La Suède, qui a accueilli le plus grand nombre de réfugié·e·s irakien·ne·s en Europe et pouvait être cité en exemple auprès de ses voisins, a changé d'attitude et refuse désormais de les protéger, allant jusqu'à les renvoyer dans des zones très dangereuses.
Les pays limitrophes ferment leurs frontières
En raison, en grande partie, de l’absence de soutien de la part de la communauté internationale, les deux pays d’accueil les plus importants, la Jordanie et la Syrie, prennent désormais des mesures draconiennes et empêchent d’entrer ou expulsent des personnes risquant d’être persécutées.
Les difficultés rencontrées par certain·e·s réfugié·e·s dans leur pays d'accueil les incitent à prendre la décision difficile et dangereuse de rentrer en Irak, soit temporairement pour percevoir une pension ou recevoir des vivres, entre autres raisons, soit pour une plus longue période à cause de leur situation désespérée.

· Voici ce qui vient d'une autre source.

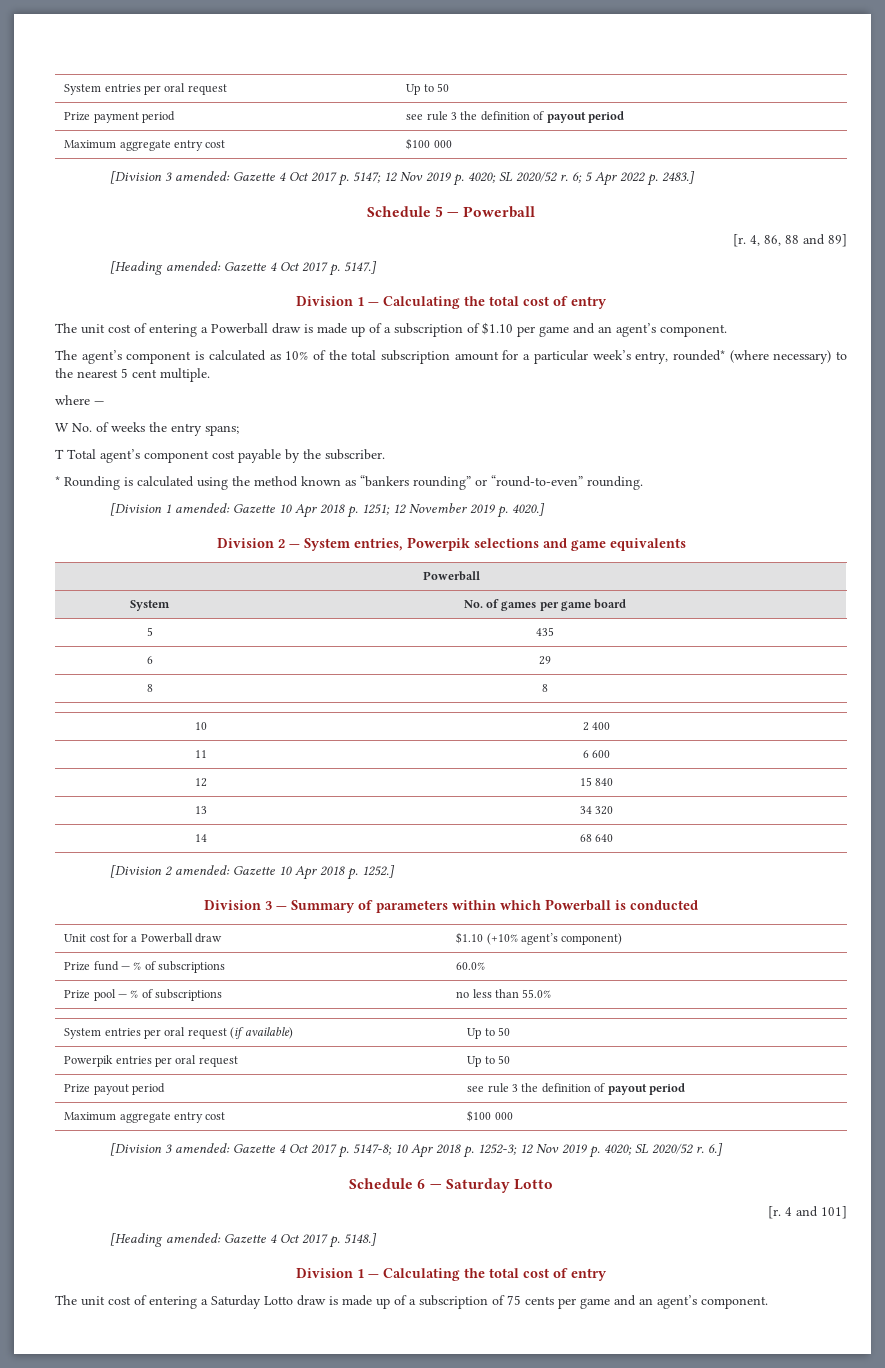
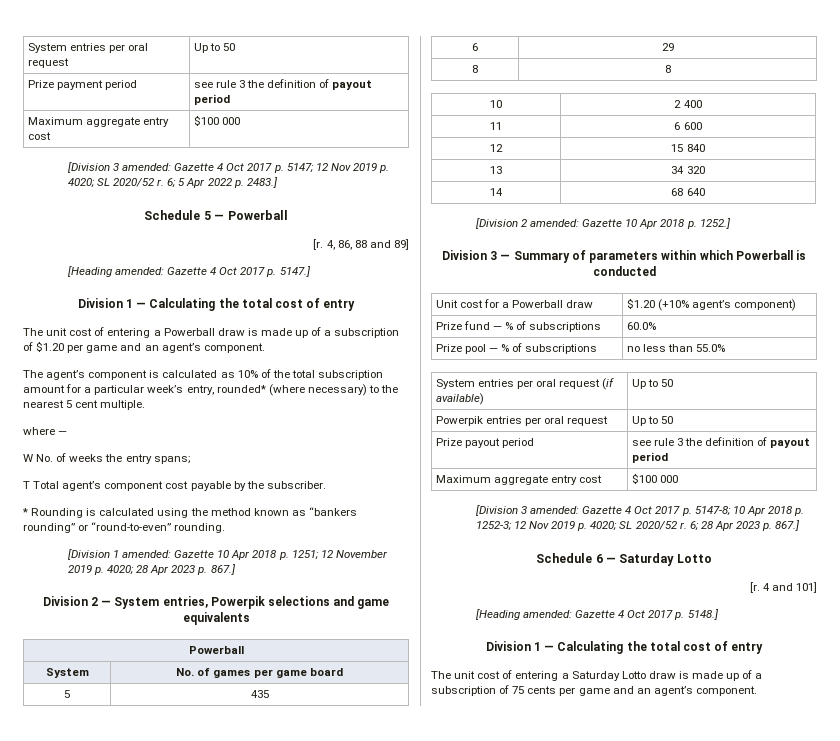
[482,322,513,335] $1.10 -> [36,341,65,352] $1.20
[512,503,546,516] 4020.] -> [107,564,236,575] 4020; 28 Apr 2023 p. 867.]
[456,932,484,944] $1.10 -> [626,298,655,309] $1.20
[708,1143,724,1156] 6.] -> [689,520,801,531] 6; 28 Apr 2023 p. 867.]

Militaire chiite à la retraite âgé de soixante deux ans, Majid est veuf et ses sept enfants, adultes, vivent tous à Bagdad. Il a déclaré à Amnesty International en février qu’après avoir cherché refuge en Syrie avec l'équivalent d'un dollar en poche il avait dû retourner en Irak. Il avait très peur mais ayant perdu tout espoir il s’était dit «tant pis si je meurs». Majid a fui l’Irak en février 2008 après que deux de ses neveux, Mansour et Sami, âgés de dix-sept et dix-neuf ans, eurent été décapités par des membres d’un groupe armé au nord de Bagdad. Ayant épuisé ses économies en Syrie, il n’avait plus rien pour vivre. C’est en sanglotant qu’il a expliqué à Amnesty International qu’il n’avait pas d’autre choix que de rentrer en Irak.
Les revendications d'Amnesty International
Amnesty International appelle les gouvernements à laisser entrer librement les personnes fuyant l’Irak, à mettre fin aux expulsions d’Irakiens et à permettre aux réfugiés d'entrer sur le marché du travail.